Stated exercise 1:
Answer these questions about the text on correlation and cross correlation:
(a) What value does correlation yield when there is no correlation?
(b) Fourier analysis is described as an adaptation of what?
(c) If all audio samples are equal in length, what may you do instead of normalizing the covariance?

Article:
Correlation is a way to express the similarity of two timeseries (audio samples in your case) in one number. It is an adaptation of covariance which is implemented as follows:

period = 1/sampleFrequency;
covariance=0;

for (iSample = 0; iSample<nSamples; iSample++)
    covariance += (timeSeries_1(iSample)*timeSeries_2(iSample))/period;
    //Dividing by `period` might not even be necessary

The correlation is the normalized version of covariance, which is the covariance divided by the product of the standard deviations of both the time series. The correlation will yield a 0 when there is no correlation (totally not similar) and a 1 for total correlation (totally similar).

You can imagine that two sound samples might be similar but are not synchronized. That's where cross correlation comes in. You calculate the correlation between the time series where you have one of them shifted by one sample:

for (iShift=0; iShift<nSamples; iShift++)
    xcorr(iShift) = corr(timeSeries_1, timeSeries_2_shifted_one_sample);

Then seek out the maximum value in the corr series and you're done. (or stop if you've found a sufficient correlation) There's slightly more to it of course. You must implement the standard deviation and you must do some memory management and implement the time shifting stuff. If all your audio samples are equal in length, you might do without normalizing the covariance and go ahead and calculate the cross-covariance.

A cool relation to your earlier question: Fourier analysis is just an adaptation of the cross covariance. Rather than shifting one time series and calculating the covariances with the other signal, you calculate the covariances between one signal and a number of (co)sine waves with different frequencies. It's all based on the same principle.

Stated exercise 2: Rewrite the building and road tracing entries, changing "footpaths" to "walkways" and leaving all else as it is.

Data excerpts:
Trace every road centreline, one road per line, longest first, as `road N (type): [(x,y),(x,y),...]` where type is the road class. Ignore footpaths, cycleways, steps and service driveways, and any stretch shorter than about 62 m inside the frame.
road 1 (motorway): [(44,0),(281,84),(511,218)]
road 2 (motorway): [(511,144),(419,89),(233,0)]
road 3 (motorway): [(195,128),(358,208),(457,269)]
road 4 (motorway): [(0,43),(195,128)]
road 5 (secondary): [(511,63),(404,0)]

Complete output 1:
(a) 0
(b) The cross covariance
(c) Go ahead and calculate the cross-covariance

Complete output 2:
Trace every road centreline, one road per line, longest first, as `road N (type): [(x,y),(x,y),...]` where type is the road class. Ignore walkways, cycleways, steps and service driveways, and any stretch shorter than about 62 m inside the frame.
road 1 (motorway): [(44,0),(281,84),(511,218)]
road 2 (motorway): [(511,144),(419,89),(233,0)]
road 3 (motorway): [(195,128),(358,208),(457,269)]
road 4 (motorway): [(0,43),(195,128)]
road 5 (secondary): [(511,63),(404,0)]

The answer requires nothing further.